More than 20 offers have been made to purchase the investment banking operations of RBS SA in Luxembourg, PwC Luxembourg has revealed.
13.05.2015
More than 20 offers have been made to purchase the investment banking operations of RBS SA in Luxembourg, PwC Luxembourg has revealed.
The firm was appointed to manage the sale after RBS announced in February it would reduce its investment banking operations worldwide, including in Luxembourg.
The subsidiary of the Royal Bank of Scotland administrates investment funds on behalf of institutional clients as well as offering risk management services.
As of December 31, 2014, the company had approximately 28.5 billion euros of assets under administration, 33 percent higher than a year earlier (when it was 20.9 billion).

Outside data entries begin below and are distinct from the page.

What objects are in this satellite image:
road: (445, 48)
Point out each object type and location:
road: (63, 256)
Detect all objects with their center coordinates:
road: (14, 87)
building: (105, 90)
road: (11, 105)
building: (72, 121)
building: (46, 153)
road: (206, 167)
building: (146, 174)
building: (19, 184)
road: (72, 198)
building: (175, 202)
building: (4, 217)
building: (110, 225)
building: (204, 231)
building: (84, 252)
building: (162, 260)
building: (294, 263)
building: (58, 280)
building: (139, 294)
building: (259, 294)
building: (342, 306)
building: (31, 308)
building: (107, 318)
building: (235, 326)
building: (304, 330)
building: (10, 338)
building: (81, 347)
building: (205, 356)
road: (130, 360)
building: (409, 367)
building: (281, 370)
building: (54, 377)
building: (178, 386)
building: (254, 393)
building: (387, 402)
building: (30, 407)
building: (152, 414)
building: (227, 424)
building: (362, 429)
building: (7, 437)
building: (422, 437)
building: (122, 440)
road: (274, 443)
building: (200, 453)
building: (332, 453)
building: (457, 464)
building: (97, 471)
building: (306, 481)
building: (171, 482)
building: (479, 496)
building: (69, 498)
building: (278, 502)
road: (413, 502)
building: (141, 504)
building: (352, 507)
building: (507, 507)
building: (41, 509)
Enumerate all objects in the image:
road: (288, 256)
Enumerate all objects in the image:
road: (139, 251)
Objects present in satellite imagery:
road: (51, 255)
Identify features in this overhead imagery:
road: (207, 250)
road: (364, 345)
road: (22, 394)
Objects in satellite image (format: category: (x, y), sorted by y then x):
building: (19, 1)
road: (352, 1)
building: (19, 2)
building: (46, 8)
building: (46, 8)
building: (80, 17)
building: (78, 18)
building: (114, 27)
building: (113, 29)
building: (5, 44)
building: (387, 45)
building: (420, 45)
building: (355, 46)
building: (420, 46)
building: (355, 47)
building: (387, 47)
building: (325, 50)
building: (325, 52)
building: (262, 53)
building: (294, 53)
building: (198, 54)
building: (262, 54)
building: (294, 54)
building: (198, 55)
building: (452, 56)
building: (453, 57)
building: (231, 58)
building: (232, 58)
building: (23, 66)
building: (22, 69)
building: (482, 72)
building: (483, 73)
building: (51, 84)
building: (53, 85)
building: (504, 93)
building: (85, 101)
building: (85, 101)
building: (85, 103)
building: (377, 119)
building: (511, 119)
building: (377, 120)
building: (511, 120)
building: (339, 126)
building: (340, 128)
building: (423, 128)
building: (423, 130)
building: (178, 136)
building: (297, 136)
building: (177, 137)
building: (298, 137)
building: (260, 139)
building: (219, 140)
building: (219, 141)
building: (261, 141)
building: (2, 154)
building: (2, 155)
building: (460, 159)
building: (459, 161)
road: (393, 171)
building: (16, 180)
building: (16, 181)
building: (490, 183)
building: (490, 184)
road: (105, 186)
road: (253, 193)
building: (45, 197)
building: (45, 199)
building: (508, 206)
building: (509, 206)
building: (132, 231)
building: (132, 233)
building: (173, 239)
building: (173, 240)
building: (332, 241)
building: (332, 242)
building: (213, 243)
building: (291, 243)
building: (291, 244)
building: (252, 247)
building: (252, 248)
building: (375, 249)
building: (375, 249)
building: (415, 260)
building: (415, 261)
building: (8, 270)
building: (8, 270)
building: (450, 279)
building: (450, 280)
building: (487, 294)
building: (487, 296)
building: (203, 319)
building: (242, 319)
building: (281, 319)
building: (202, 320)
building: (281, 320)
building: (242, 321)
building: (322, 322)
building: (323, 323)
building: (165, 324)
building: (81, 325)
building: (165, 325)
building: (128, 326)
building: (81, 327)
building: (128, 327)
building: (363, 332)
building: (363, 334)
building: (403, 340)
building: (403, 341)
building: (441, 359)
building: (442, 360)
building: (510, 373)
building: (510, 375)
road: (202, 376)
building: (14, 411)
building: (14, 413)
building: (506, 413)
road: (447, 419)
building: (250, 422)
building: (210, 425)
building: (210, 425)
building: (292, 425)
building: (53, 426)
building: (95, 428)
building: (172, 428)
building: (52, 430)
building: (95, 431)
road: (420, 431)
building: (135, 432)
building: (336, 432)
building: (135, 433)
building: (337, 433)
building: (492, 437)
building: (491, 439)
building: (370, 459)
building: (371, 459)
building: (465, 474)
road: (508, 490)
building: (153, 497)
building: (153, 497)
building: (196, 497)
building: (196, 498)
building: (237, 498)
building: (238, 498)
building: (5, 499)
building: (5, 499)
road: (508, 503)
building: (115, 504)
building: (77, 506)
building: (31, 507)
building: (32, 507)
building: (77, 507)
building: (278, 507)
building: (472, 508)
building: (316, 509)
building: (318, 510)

Besides positive developments of stock prices which boosted the value of outstanding funds, the company also surfed the success of the financial center for the administration of products for the general public, as well as that of hedge funds aimed at a more discerning clientele.
The Luxembourg team has grown in recent years by a rate of 20 percent, up to 44 by the end of 2013 and 52 at the end of last year.
RBS SA also has two fund management licences, which could be transferred to the new owner.
In its withdrawal from 25 countries, the Scottish bank which is primarily owned by the British state, aims to reduce the scope of its activities and its volume of assets.
Its investment banking activities in the Grand Duchy have come under question and the future of the Luxembourg branch hangs in the balance.
According to a source at the bank, the withdrawal will be done either through liquidation or by a sale. "But it is too early to comment on this issue," the source said.
The entity in question has achieved a net profit of 6 million euros, according to the latest figures available at the trade register, for 2013, against 4.6 million in 2012. At the time the branch had 50 employees.